A device that is hard at work can offer clues about the information it is handling. These clues include its power consumption, acoustic properties, electromagnetic radiation, or the time it takes for a specific component to complete a task.

In what’s known as a side-channel attack, experts can use specialized tools to monitor these properties and use the data they gather to infer what’s happening inside a device. For example, a hacker could hook up a resistor to the iPhone’s internal circuits and read the amount of energy that flows by with each passcode attempt. Ben-Gurion University’s Mimran likens it to putting your ear up to a safe, listening for a satisfying click as you turn the dial.

While Cunningham of the IEEE Cybersecurity Initiative says a hacker wouldn’t likely be able to read a PIN or passcode through this method, a would-be invader could almost certainly glean details about the size or complexity of the key and the nature of the cryptographic system within.

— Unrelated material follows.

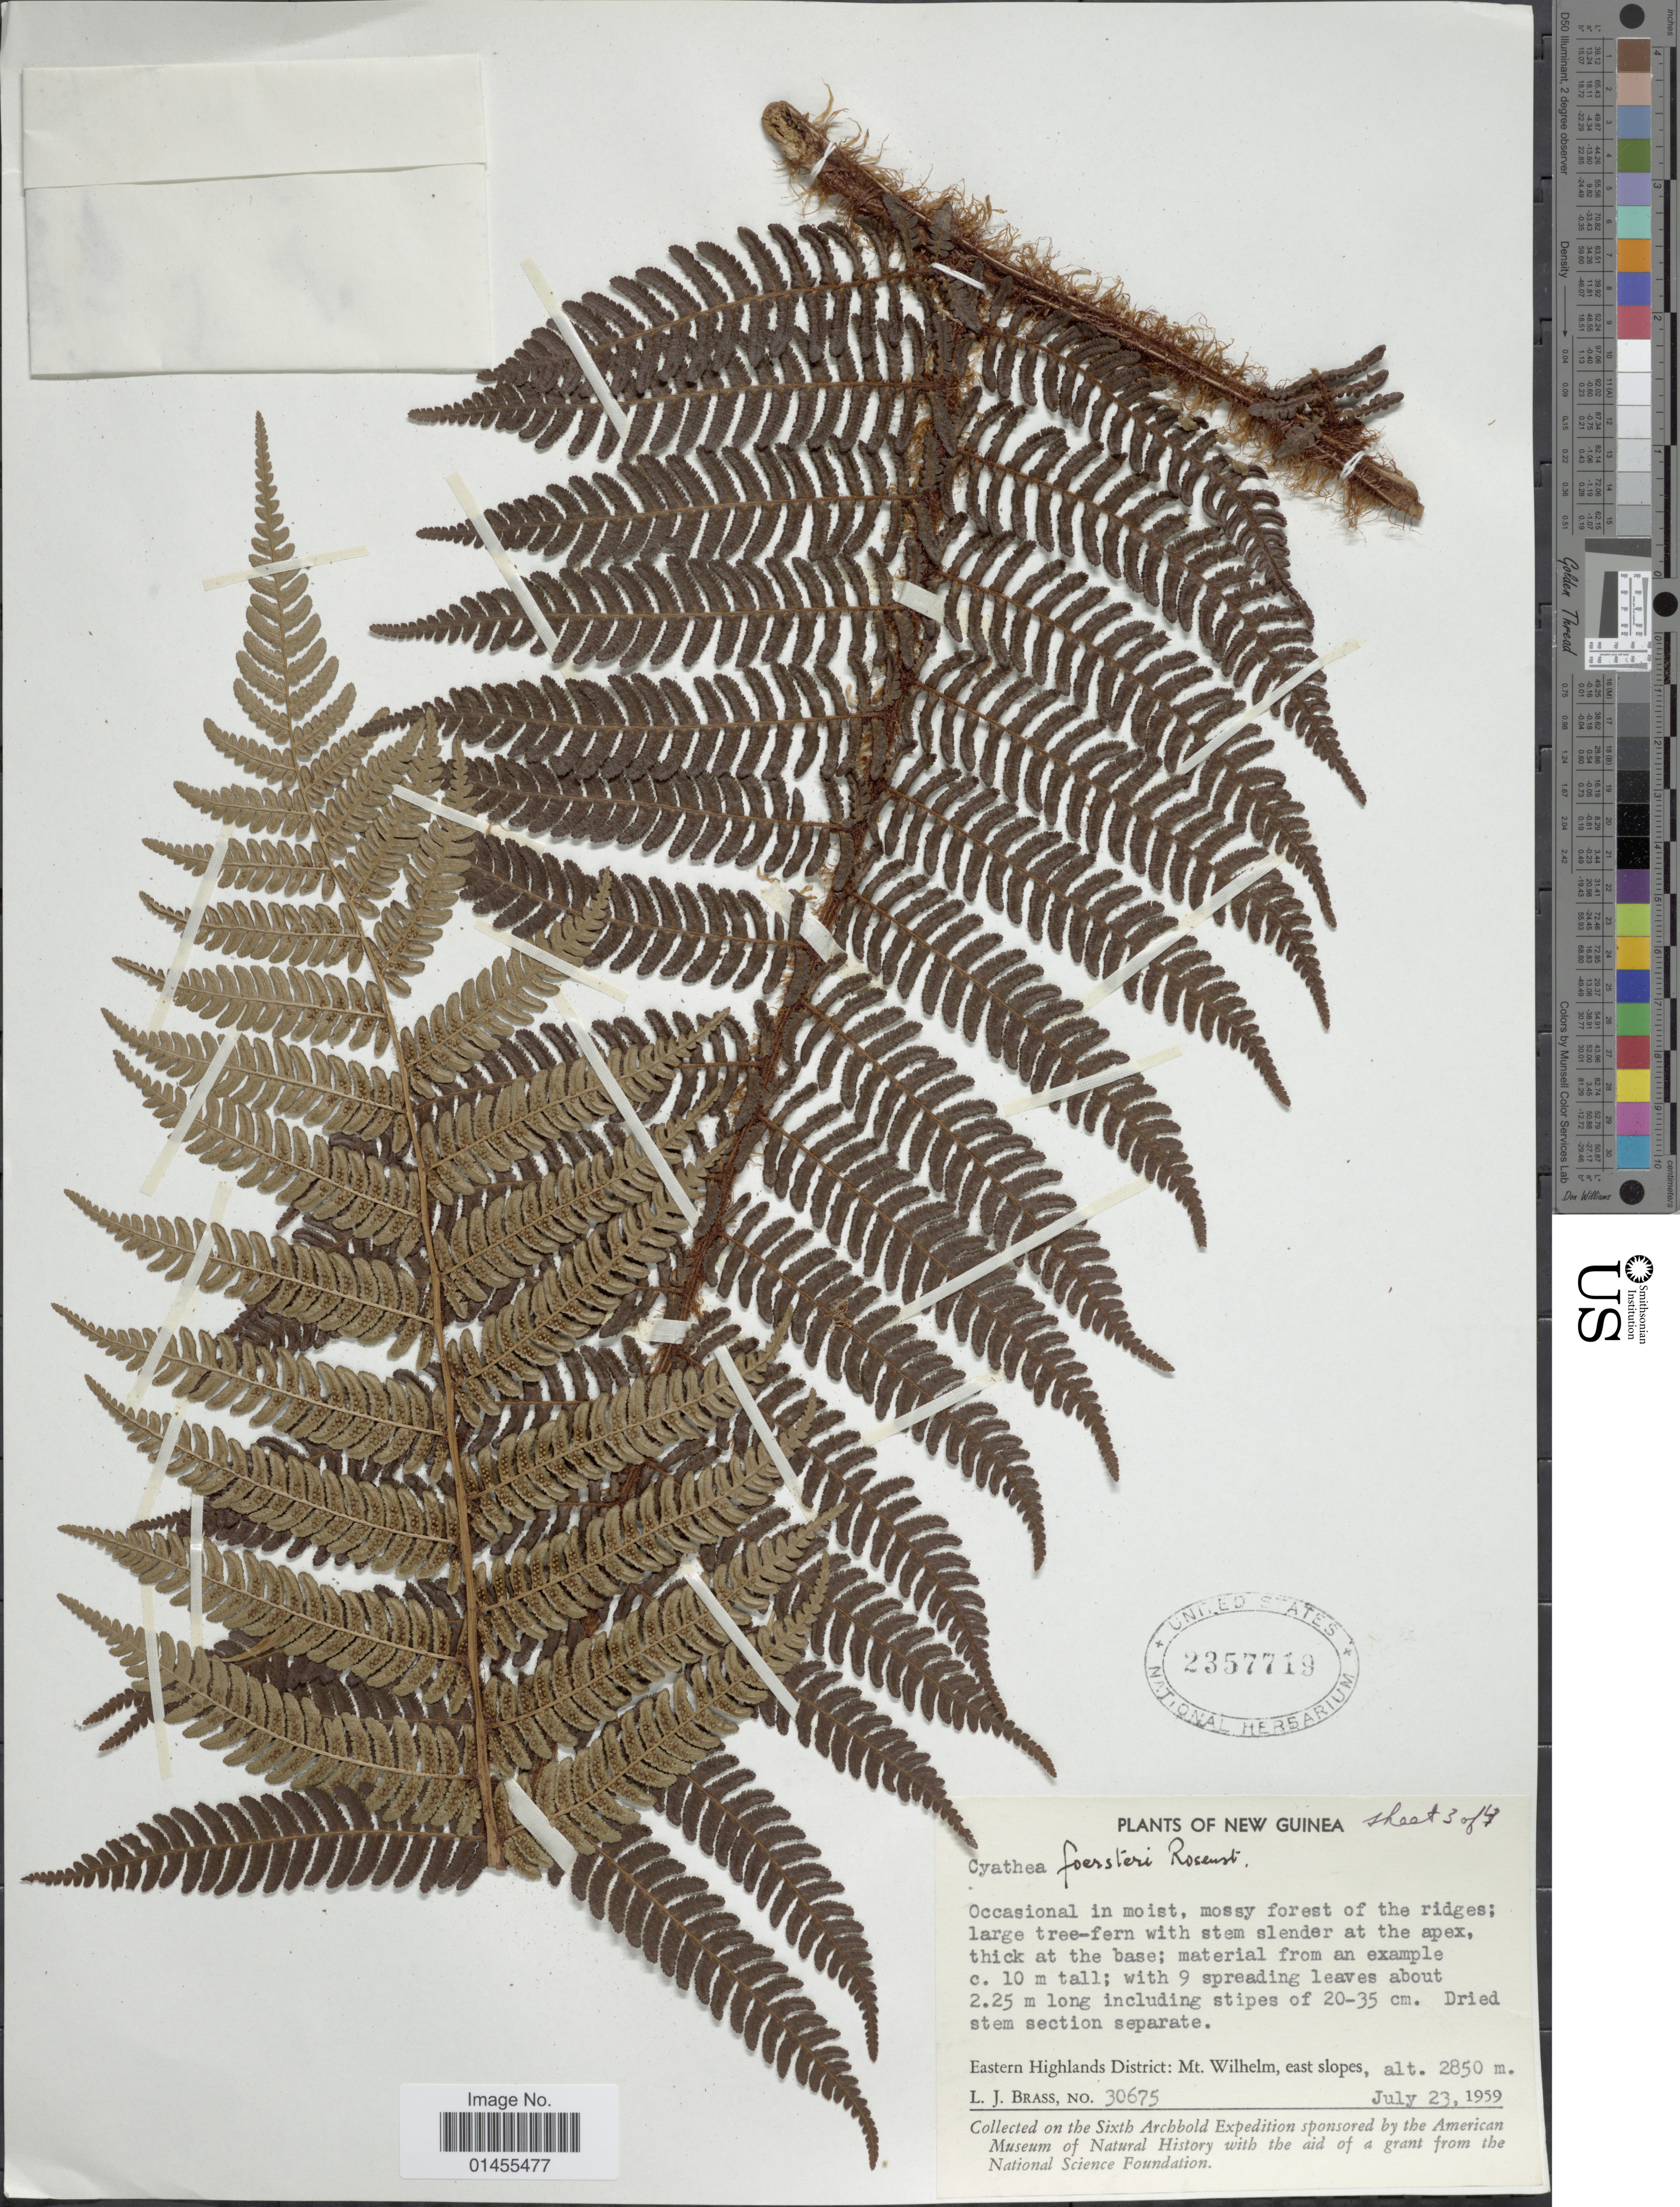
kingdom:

For example, a passcode retrieval process that relies on a form of encryption called Montgomery multiplication requires a chip to repeatedly square a large string of numbers. Eventually, it instructs the chip to multiply its result with the last integer used in this massive calculation. Depending on the integers and at what point the chip performs this computation, this process could require more or less energy.

Rice University’s Wallach says the best place to start when mounting a side channel attack would be to order specs on the iPhone 5C from a company such as Chipworks or iFixit. These firms specialize in breaking down commercial devices and writing detailed reports about their components, as well as offering their best guesses as to how information flows throughout a device.

But even with a cheat sheet, a side channel attack is also a very delicate process given the tiny wires and chips that make up a smartphone’s circuitry and internal components. What’s more, chipmakers have wisened up to this strategy, so many now install features that cause a chip to generate electromagnetic noise or maintain a steady power draw no matter what function they’re performing in order to confuse attackers.